> EXCERPTED PASSAGE:
User context could be accessed everywhere in the user thread, so changing from
worker thread will always lead to a race condition.
Seems I didn't fully understood this before.

Async feature is designed on purpose, it's hard to capture the changes in worker
thread in time and get the context updated for user thread correctly.

As the async issue exists commonly for resolution changing, it is in need for fixing.

> Additionally, the user context should reflect the state of the last

> frame that was output to the user, if a worker thread changes it

> immediately as it sees the size change, wouldn't it be possible for

> frames of the old size to be output after the context was already

> updated? That sounds like trouble to me.


I didn't quite understand it, but as another patch for vp9 shows, output frame whose size
Is different from context can still be correct.

Anyway, since it's not easy(or possible) to modify in worker thread, this won't be a problem. 

Thanks,
- linjie

Patch hide | download patch | download mbox

diff --git a/libavcodec/internal.h b/libavcodec/internal.h
index 5096ffa..a85ffff 100644
--- a/libavcodec/internal.h
+++ b/libavcodec/internal.h
@@ -162,6 +162,13 @@  typedef struct AVCodecInternal {
 
     void *thread_ctx;
 
+    /**
+     * User thread AVCodecContext pointer and
+     * context mutex
+     */
+    void *user_avctx;
+    pthread_mutex_t context_mutex;
+
     DecodeSimpleContext ds;
     DecodeFilterContext filter;
 
diff --git a/libavcodec/pthread_frame.c b/libavcodec/pthread_frame.c
index 36ac0ac..60110f2 100644
--- a/libavcodec/pthread_frame.c
+++ b/libavcodec/pthread_frame.c
@@ -140,6 +140,8 @@  typedef struct FrameThreadContext {
 #define THREAD_SAFE_CALLBACKS(avctx) \
 ((avctx)->thread_safe_callbacks || (avctx)->get_buffer2 == avcodec_default_get_buffer2)
 
+static int update_context_from_thread(AVCodecContext *dst, AVCodecContext *src, int for_user);
+
 static void async_lock(FrameThreadContext *fctx)
 {
     pthread_mutex_lock(&fctx->async_mutex);
@@ -157,7 +159,6 @@  static void async_unlock(FrameThreadContext *fctx)
     pthread_cond_broadcast(&fctx->async_cond);
     pthread_mutex_unlock(&fctx->async_mutex);
 }
-
 /**
  * Codec worker thread.
  *
@@ -169,6 +170,7 @@  static attribute_align_arg void *frame_worker_thread(void *arg)
 {
     PerThreadContext *p = arg;
     AVCodecContext *avctx = p->avctx;
+    AVCodecContext *user_avctx = p->avctx->internal->user_avctx;
     const AVCodec *codec = avctx->codec;
 
     pthread_mutex_lock(&p->mutex);
@@ -200,6 +202,12 @@  static attribute_align_arg void *frame_worker_thread(void *arg)

> WHAT YOU NEED TO DO: Write what follows the last line of the libavcodec frame-threading patch discussion.

Records from a collection
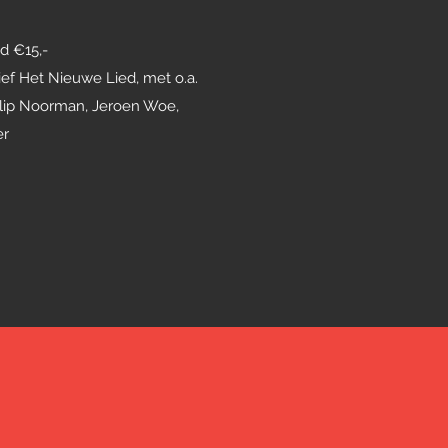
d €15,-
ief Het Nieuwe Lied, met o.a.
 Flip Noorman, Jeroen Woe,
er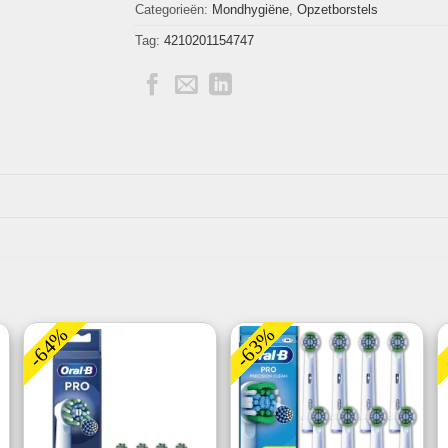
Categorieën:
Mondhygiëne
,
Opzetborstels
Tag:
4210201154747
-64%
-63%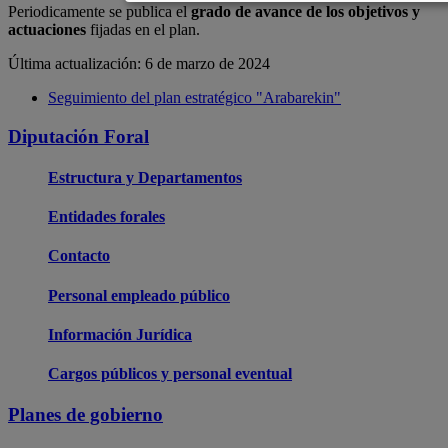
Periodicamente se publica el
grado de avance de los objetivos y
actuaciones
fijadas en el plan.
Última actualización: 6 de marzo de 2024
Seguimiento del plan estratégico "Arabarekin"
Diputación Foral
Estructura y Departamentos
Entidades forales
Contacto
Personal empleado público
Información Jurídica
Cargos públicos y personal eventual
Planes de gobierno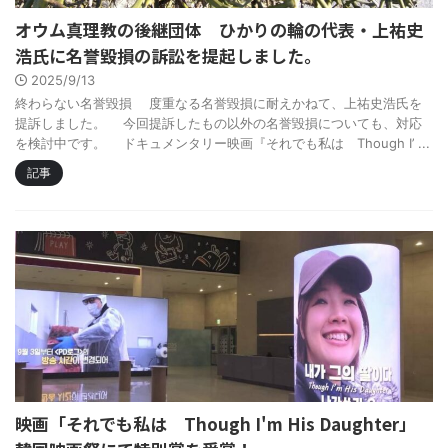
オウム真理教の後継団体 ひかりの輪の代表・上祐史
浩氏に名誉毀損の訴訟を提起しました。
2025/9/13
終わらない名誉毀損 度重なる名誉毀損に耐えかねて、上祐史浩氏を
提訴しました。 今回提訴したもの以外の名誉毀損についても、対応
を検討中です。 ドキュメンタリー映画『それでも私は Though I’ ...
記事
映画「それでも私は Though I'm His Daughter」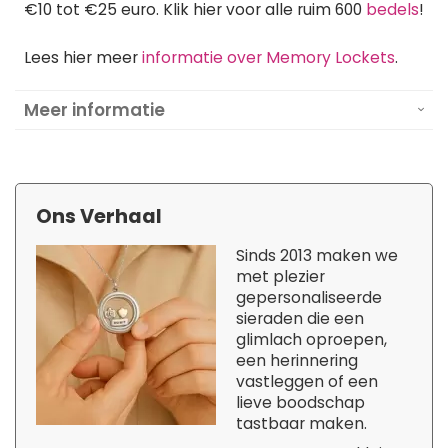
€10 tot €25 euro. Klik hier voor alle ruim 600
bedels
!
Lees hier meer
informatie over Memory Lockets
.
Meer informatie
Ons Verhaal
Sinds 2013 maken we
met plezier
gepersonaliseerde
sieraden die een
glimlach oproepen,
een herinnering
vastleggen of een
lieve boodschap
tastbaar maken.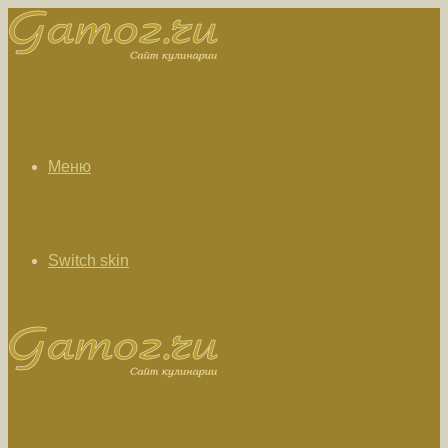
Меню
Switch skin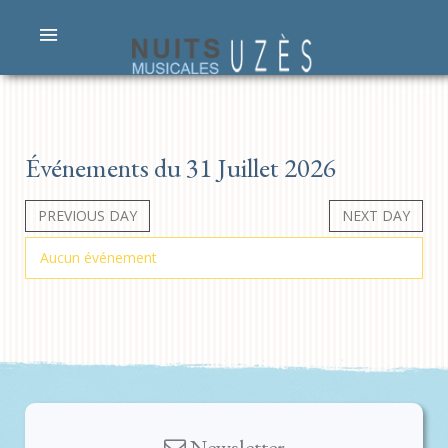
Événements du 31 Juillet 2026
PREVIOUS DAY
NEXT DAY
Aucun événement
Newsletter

--

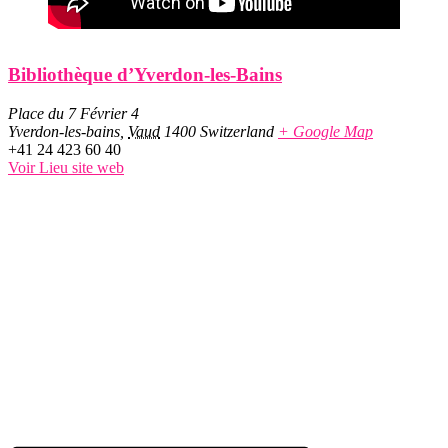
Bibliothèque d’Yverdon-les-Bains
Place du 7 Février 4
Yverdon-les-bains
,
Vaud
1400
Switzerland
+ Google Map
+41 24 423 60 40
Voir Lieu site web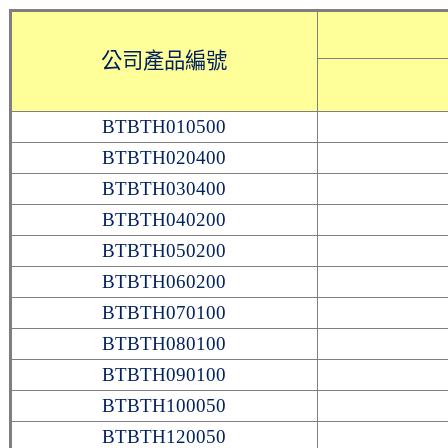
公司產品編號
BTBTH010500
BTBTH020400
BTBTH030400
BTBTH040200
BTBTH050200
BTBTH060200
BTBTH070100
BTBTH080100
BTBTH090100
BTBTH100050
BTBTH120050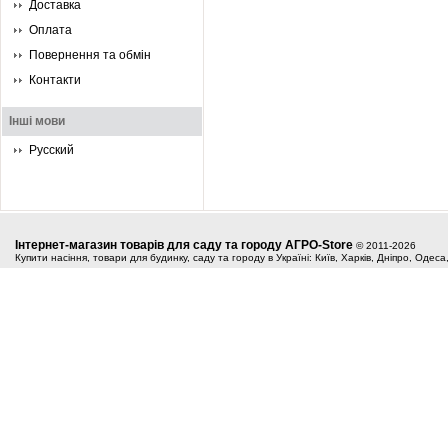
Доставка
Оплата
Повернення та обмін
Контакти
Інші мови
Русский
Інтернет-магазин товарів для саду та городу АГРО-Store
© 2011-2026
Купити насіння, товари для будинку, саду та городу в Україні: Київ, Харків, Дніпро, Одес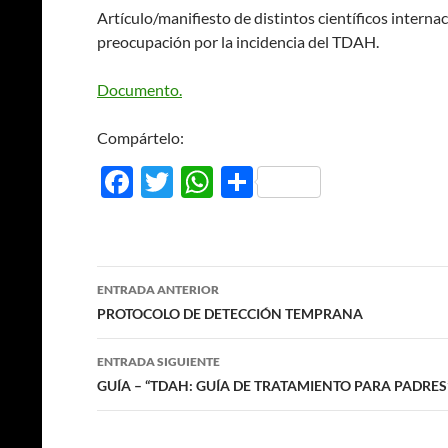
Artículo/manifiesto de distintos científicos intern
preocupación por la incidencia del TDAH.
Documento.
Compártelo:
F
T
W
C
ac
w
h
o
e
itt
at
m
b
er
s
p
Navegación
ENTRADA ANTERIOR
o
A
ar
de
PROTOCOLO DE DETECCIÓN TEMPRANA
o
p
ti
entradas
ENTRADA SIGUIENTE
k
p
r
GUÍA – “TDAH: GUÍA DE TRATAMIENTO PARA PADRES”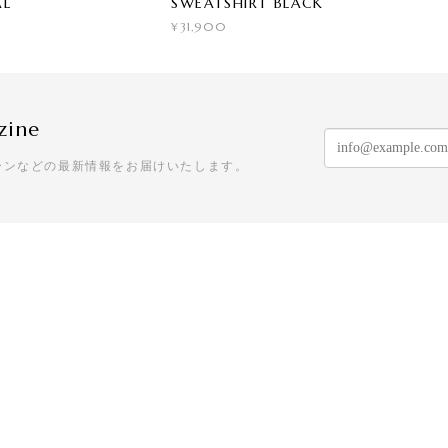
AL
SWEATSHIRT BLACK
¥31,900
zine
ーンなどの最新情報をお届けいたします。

> WRITTEN ANSWER:
         p->got_frame = 0;
         p->result = codec->decode(avctx, p->frame, &p->got_frame, &p->avpkt);
 
+        if (user_avctx) {
+            pthread_mutex_lock(&user_avctx->internal->context_mutex);
+            update_context_from_thread(user_avctx, p->avctx, 1);
+            pthread_mutex_unlock(&user_avctx->internal->context_mutex);
+        }
+
         if ((p->result < 0 || !p->got_frame) && p->frame->buf[0]) {
             if (avctx->internal->allocate_progress)
                 av_log(avctx, AV_LOG_ERROR, "A frame threaded decoder did not "
@@ -390,7 +398,9 @@  static int submit_packet(PerThreadContext *p, AVCodecContext *user_avctx,
 
     pthread_mutex_lock(&p->mutex);
 
+    pthread_mutex_lock(&user_avctx->internal->context_mutex);
     ret = update_context_from_user(p->avctx, user_avctx);
+    pthread_mutex_unlock(&user_avctx->internal->context_mutex);
     if (ret) {
         pthread_mutex_unlock(&p->mutex);
         return ret;
@@ -540,8 +550,6 @@  int ff_thread_decode_frame(AVCodecContext *avctx,
         if (finished >= avctx->thread_count) finished = 0;
     } while (!avpkt->size && !*got_picture_ptr && err >= 0 && finished != fctx->next_finished);
 
-    update_context_from_thread(avctx, p->avctx, 1);
-
     if (fctx->next_decoding >= avctx->thread_count) fctx->next_decoding = 0;
 
     fctx->next_finished = finished;
@@ -713,6 +721,8 @@  void ff_frame_thread_free(AVCodecContext *avctx, int thread_count)
     pthread_mutex_destroy(&fctx->async_mutex);
     pthread_cond_destroy(&fctx->async_cond);
 
+    pthread_mutex_destroy(&avctx->internal->context_mutex);
+
     av_freep(&avctx->internal->thread_ctx);
 
     if (avctx->priv_data && avctx->codec && avctx->codec->priv_class)
@@ -728,6 +738,8 @@  int ff_frame_thread_init(AVCodecContext *avctx)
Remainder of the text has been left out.